Ich sitze hier und warte auf den Anruf meines Neffen, das das Kind endlich da ist( NIchte ist seit 13.00 Uhr im Kreissaal)
Beschäftige mich mit spielen, Urbia und Käseblättchen .
So bei dem Stellenanzeigen steht ich übernehme Wortwörtlich.
Verkäuferin gesucht
Für unseren Marktstand suchen wir für Di und Sa noch eine Verkäuferin auf geringfügiger Basis. Türkin wird bevorzugt. Anrufe unter .....
Backwaren Y. Firmenname

Ich lese öfter mal deutschsprachig oder andersprachig vom Vorteil, aber so direkt habe ich das noch nie gelesen.

Zählt das nun auch unter Rassismus?

Oder interpretiere ich da was rein?

Zottel

Beitrag von buzzfuzz 06.09.08 - 22:45 Uhr

vielleicht ist es ein türkischer laden in dem viele türkischredene kunden sind und einkaufen. da könnte eine türkische dame doch eher vom vorteil sein,als eine deutsche,die kein türkisch kann-oder?

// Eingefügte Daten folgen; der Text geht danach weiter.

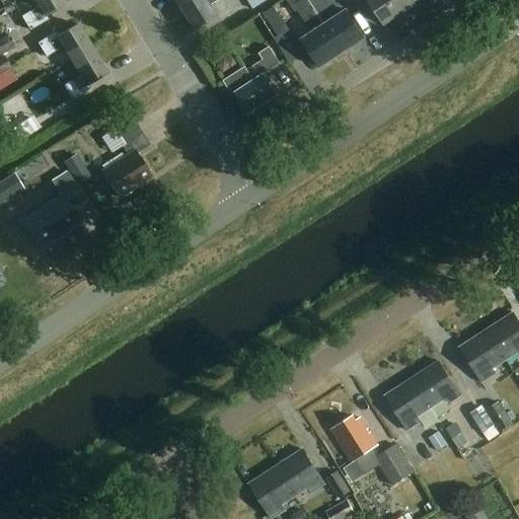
[(65,4),(62,0),(35,0),(40,6),(22,17),(31,30),(49,19),(47,16),(65,4)]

Beitrag von sandra7.12.75 06.09.08 - 22:48 Uhr

Hallo

2 doofe -1 Gedanke ;-)

lg

Beitrag von buzzfuzz 06.09.08 - 22:49 Uhr

jupp:-)

Beitrag von zottel 06.09.08 - 22:54 Uhr

Hallo,
ja ich denke natürlich das das in diese Richtung geht.
Dennoch bin ich wirklich der meinung das ich es in so einer Anzeige nicht von der Abstammung sondern rein von den sprachlichen fähigkeiten herleiten sollte.
Was wäre wenn meine Chef inserieren würde
Deutsche bevorzugt?

Zottel

Beitrag von mariella70 06.09.08 - 23:03 Uhr

Das braucht der nicht erst schreiben, das ist bei den meisten Stellenausschreibungen in D sowieso schon so...
Für einen Versuch wurden ein und dieselben Zeugnisse und Bewerbungsunterlagen für Ausbildungsstellen verschickt. Einziger Unterschied:
Einmal mit offensichtlich türkischen Namen, einmal mit deutschen Namen, auf die deutschen Absender kamen doppelt soviele Einladungen zum Vorstellungsgespräch wie auf die exakt gleichlautenden Bewerbungen von türkischen Jugendlichen.
Das ist Rassismus, aber der steht nicht in der Anzeige, den leben wir hier einfach so und es fällt kaum auf.
Gruß
Mariella

Beitrag von buzzfuzz 06.09.08 - 23:04 Uhr

ok etwas unglücklich ausgedrückt,aber es werden viele so verstehen wie wir es hier nun verstanden haben:-)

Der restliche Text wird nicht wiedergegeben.